I wound around the path automatically, my arm outstretched. My fingers were nicked as they grazed the thorns, but only the first cuts hurt, and the labyrinth’s centre appeared quickly.
What I found there was a boy in a crown, upon a throne of cold stone. “You’re here!” he said. “How was your adventure?”
“I wouldn’t think of it as an adventure, exactly,” I said. He didn’t look happy.
“No? Because it was meant to be the perfect quest for you.”
“I don’t even want a quest.”
“Which farm girl wouldn’t want to ride a talking horse, solve labyrinths, meet the prince, help him slay the dragon?”
“But dragons aren’t real.”
The prince got up from his throne and walked over. “How dare you,” he said. “So selfish. I built this whole thing just for you.”
“Why?” I said. “And…how?”
“My father taught me how, like his father taught him.”

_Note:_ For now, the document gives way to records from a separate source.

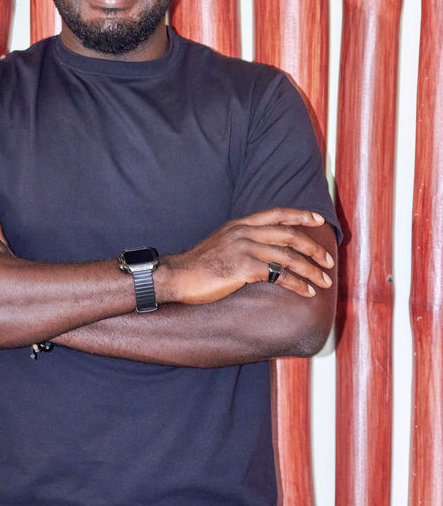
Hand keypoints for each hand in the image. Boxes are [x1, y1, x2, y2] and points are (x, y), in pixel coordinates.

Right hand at [159, 208, 334, 304]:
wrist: (177, 276)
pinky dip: (297, 284)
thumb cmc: (199, 265)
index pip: (276, 213)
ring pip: (288, 256)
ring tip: (324, 281)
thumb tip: (264, 251)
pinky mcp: (243, 268)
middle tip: (328, 261)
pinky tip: (307, 292)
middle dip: (313, 247)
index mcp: (239, 224)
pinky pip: (279, 275)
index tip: (317, 219)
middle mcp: (244, 232)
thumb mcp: (222, 244)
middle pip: (288, 234)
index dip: (300, 215)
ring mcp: (243, 248)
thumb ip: (242, 241)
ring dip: (311, 269)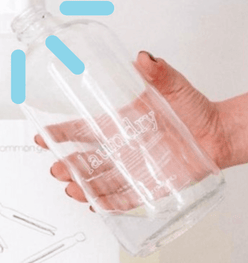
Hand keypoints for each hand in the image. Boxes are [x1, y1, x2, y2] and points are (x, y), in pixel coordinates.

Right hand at [34, 51, 235, 205]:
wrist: (218, 132)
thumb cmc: (194, 109)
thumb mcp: (173, 87)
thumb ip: (158, 73)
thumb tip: (144, 58)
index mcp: (121, 122)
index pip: (84, 128)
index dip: (61, 132)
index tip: (44, 135)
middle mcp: (123, 146)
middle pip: (88, 158)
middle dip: (69, 164)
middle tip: (56, 167)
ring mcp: (135, 166)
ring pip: (102, 180)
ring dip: (85, 185)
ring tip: (72, 189)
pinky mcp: (151, 184)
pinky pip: (127, 198)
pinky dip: (110, 204)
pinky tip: (95, 205)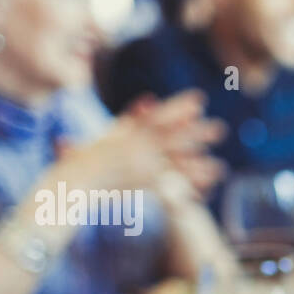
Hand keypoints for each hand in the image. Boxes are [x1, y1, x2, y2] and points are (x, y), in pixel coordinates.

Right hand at [53, 90, 225, 196]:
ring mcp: (138, 166)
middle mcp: (135, 147)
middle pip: (173, 139)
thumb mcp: (108, 135)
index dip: (180, 107)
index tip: (200, 100)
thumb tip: (150, 99)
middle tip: (221, 129)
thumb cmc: (84, 160)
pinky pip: (167, 188)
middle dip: (198, 134)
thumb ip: (130, 119)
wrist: (72, 182)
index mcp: (127, 132)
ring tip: (221, 168)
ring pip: (175, 165)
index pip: (159, 116)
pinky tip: (200, 194)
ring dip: (199, 166)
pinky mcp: (139, 185)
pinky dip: (185, 190)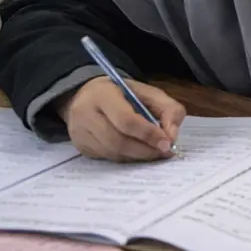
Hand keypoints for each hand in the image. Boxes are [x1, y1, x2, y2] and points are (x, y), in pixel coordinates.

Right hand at [59, 77, 184, 161]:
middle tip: (164, 152)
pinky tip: (138, 152)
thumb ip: (167, 109)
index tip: (167, 143)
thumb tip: (171, 136)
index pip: (126, 120)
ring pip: (112, 153)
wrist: (87, 96)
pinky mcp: (80, 146)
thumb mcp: (148, 92)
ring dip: (137, 156)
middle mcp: (84, 113)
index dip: (148, 134)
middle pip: (118, 141)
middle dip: (145, 150)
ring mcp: (79, 132)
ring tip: (154, 153)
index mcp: (102, 94)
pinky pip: (107, 158)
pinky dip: (126, 158)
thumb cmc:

The labyrinth shifted, green to grey. There were bricks and plaster now, posters and unwashed clothes. There was a guitar, a TV set, and the sound of cars through the window. The throne became a tatty chair on wheels. In that moment, I remembered everything I had forgotten. I turned to leave.
“Where are you going? Are you just going to leave me here?” he said.
I let the door slam, punctuating my last words to this boy. “You’re the one who built this mess,” I said, “Find your own way out.”